Another reason why I’m dwelling on the botched portrayal of tragic love between Noctis and Luna is that, in one of the polls Square Enix took among gamers, many reported that they would have liked to have seen Noctis and Luna get their “happy ending”.  None of the fan responses brought up the issue that the relationship was over-romanticized and that it was based on A. a marriage contract between two nations and B. a childhood encounter between the two affianced.  There are ways to deal with political marriages in narratively compelling ways, but trying to make the two marriage pawns “true lovers” on the strength of a childhood meeting years ago, and nothing else, is not the way to do it.  I also feel like Episode Ardyn was meant to leave wiggle room for the “happy ending” with Bahamut placing Ardyn, fully clothed and with his social standing in Niflheim intact, at Angelguard again.  And we hear no mention of the raid on Insomnia with the younger Regis in the base game, so presumably it was purged from the historical record, implying that Bahamut can manipulate time.  That’s two DLC’s (counting Episode Ignis) that suggest multiple timelines.

I would maintain that everything I’ve written in this post so far is defensible but I’m about to get into territory that departs from actual sources and is total speculation on my part, or fix-it fic-ing.

What if FFXV actually had a second half after the global disaster, like every other FF game, and Noctis had the chance to make his own choices free of family obligation and unrealistic fantasies?

Who has been at Noctis’ side throughout the whole journey, expresses concern and regard for his emotions, treats him like an equal without pulling any paternal moralizing crap, and has a truly upsetting falling out with him that they bounce back from?

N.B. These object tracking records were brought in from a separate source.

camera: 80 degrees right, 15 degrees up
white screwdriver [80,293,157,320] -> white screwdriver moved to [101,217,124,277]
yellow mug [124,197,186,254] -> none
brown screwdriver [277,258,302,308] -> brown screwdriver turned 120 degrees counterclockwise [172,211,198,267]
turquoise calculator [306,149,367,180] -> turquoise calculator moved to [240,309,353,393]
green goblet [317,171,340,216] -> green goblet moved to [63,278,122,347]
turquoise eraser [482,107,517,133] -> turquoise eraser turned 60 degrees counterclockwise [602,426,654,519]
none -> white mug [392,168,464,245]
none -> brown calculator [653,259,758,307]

Prompto.  You read that right.  I think Prompto should be Noctis’ canonical love interest.  I’m not saying this trait is always a telltale sign of closeted homosexuality in and of itself, but just think about it: Prompto is really vocal about thinking this or that girl is cute, way more vocal than any other character.  The other guys in the brotherhood even rip on him over it, albeit gently.  For all of his chauvinistic noisemaking, though, he never does anything chauvinistic, toward a female or anyone else.  Prompto even seems to easily make platonic friendships with female characters (Iris and, in his own DLC, Aranea Highwind).  You could rebut this by saying no other male character makes any romantic or sexual moves on any female character, but Prompto is the one who sounds off about it.  Therefore, it is only in his case that the question is begged.  Prompto makes a lot of noise about how straight he is, but when do you ever see him truly bent out of shape over a girl?  Who is the only person whom he ever gets bent out of shape over?  That would be Noctis.

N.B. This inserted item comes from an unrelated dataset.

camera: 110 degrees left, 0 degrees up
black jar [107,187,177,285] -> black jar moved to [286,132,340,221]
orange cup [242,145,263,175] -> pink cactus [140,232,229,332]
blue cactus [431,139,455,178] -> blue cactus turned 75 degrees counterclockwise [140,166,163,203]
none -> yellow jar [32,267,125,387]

Another rebuttal could be that Noctis shows no visible signs of being anything other than straight.  I think this was a commonly voiced objection when Gotham briefly entertained a ship between Penguin and the Riddler.  Viewers would complain that Edward Nygma, aka the Riddler, never frankly expressed attraction for a man.  However, a lot of bisexuals can attest to the fact that it’s possible to cling to the illusion that you’re straight, regardless of feelings, if you only ever act on feelings for the opposite sex.  This could just as easily be true of Noctis if the writers cared to take it in that direction.

If the game continued past the first glimpse of the World of Ruin, we also may have seen a different and more compelling story about demanding to live in spite of a prophecy requiring you to die.  That, as a central theme, would have gone nicely with a new love interest once Luna was ruled out as a possibility.  And by new love interest I mean Prompto.  C’mon, Square, one unambiguous same-sex couple wouldn’t kill you.  They sort of went there with Fang and Vanille in FFXIII, but it wasn’t frankly stated.

Is this me airing a fan-fic thought bubble?  Totally, but I think it’s defensible by the standards of fan-fic thought bubbles.  If that’s too wonky, then I guess I’m just saying FFXV has a story that’s abruptly short and compares badly to many of the older installments.  Boom.  Ended on an objectively arguable note.